**Task to complete:**
Each entry must be given again exactly; images do not belong in the copy.

[Page images and extracted text]
*-*-*

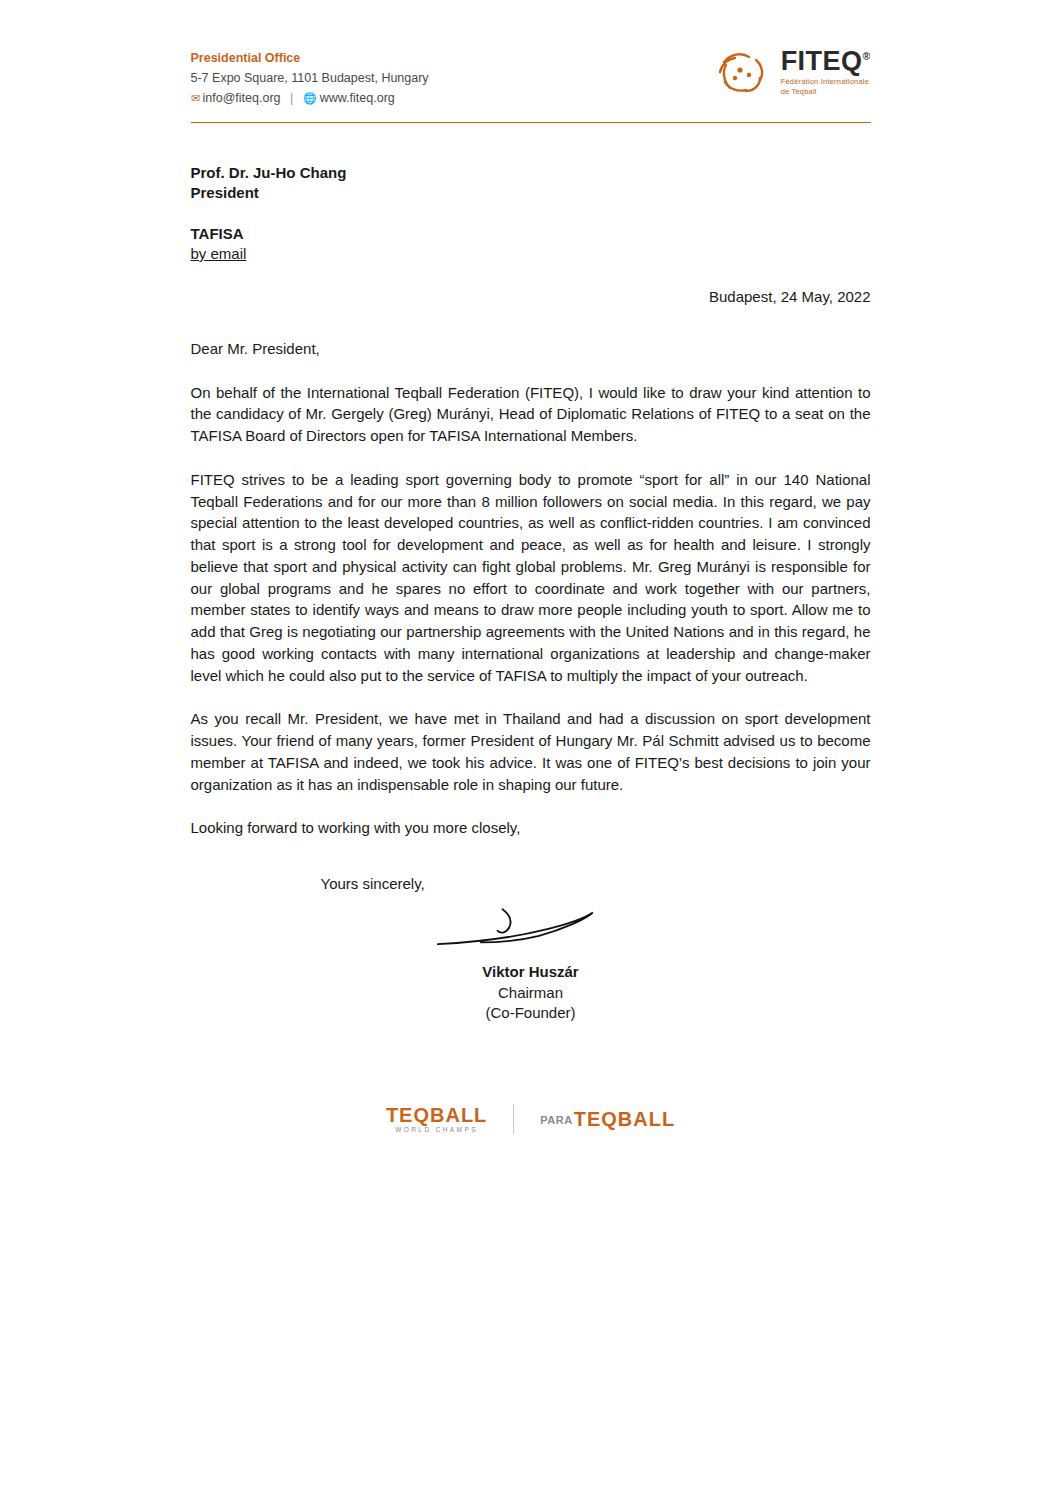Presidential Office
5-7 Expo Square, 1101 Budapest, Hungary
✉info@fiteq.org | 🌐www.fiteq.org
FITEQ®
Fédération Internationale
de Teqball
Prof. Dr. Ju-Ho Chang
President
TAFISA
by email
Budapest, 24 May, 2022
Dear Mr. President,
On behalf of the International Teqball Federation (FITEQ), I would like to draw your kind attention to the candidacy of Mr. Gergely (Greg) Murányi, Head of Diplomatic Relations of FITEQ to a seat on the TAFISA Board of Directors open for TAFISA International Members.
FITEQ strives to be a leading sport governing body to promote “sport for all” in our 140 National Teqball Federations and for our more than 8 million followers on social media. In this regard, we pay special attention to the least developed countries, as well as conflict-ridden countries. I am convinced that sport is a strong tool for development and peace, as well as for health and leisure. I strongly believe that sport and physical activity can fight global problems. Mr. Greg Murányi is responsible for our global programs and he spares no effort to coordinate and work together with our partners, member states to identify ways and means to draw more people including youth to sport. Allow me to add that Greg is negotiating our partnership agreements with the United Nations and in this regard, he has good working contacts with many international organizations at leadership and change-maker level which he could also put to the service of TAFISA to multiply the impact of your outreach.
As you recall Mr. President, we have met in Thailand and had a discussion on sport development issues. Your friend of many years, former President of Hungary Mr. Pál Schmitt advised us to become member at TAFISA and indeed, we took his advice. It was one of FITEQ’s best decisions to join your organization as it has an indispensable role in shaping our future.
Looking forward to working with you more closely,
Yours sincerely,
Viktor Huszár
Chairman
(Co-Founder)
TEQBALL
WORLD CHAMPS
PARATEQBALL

*-*-*

**Answer space:**
Presidential Office
5-7 Expo Square, 1101 Budapest, Hungary
✉info@fiteq.org | 🌐www.fiteq.org
FITEQ®
Fédération Internationale
de Teqball
Prof. Dr. Ju-Ho Chang
President
TAFISA
by email
Budapest, 24 May, 2022
Dear Mr. President,
On behalf of the International Teqball Federation (FITEQ), I would like to draw your kind attention to the candidacy of Mr. Gergely (Greg) Murányi, Head of Diplomatic Relations of FITEQ to a seat on the TAFISA Board of Directors open for TAFISA International Members.
FITEQ strives to be a leading sport governing body to promote “sport for all” in our 140 National Teqball Federations and for our more than 8 million followers on social media. In this regard, we pay special attention to the least developed countries, as well as conflict-ridden countries. I am convinced that sport is a strong tool for development and peace, as well as for health and leisure. I strongly believe that sport and physical activity can fight global problems. Mr. Greg Murányi is responsible for our global programs and he spares no effort to coordinate and work together with our partners, member states to identify ways and means to draw more people including youth to sport. Allow me to add that Greg is negotiating our partnership agreements with the United Nations and in this regard, he has good working contacts with many international organizations at leadership and change-maker level which he could also put to the service of TAFISA to multiply the impact of your outreach.
As you recall Mr. President, we have met in Thailand and had a discussion on sport development issues. Your friend of many years, former President of Hungary Mr. Pál Schmitt advised us to become member at TAFISA and indeed, we took his advice. It was one of FITEQ’s best decisions to join your organization as it has an indispensable role in shaping our future.
Looking forward to working with you more closely,
Yours sincerely,
Viktor Huszár
Chairman
(Co-Founder)
TEQBALL
WORLD CHAMPS
PARATEQBALL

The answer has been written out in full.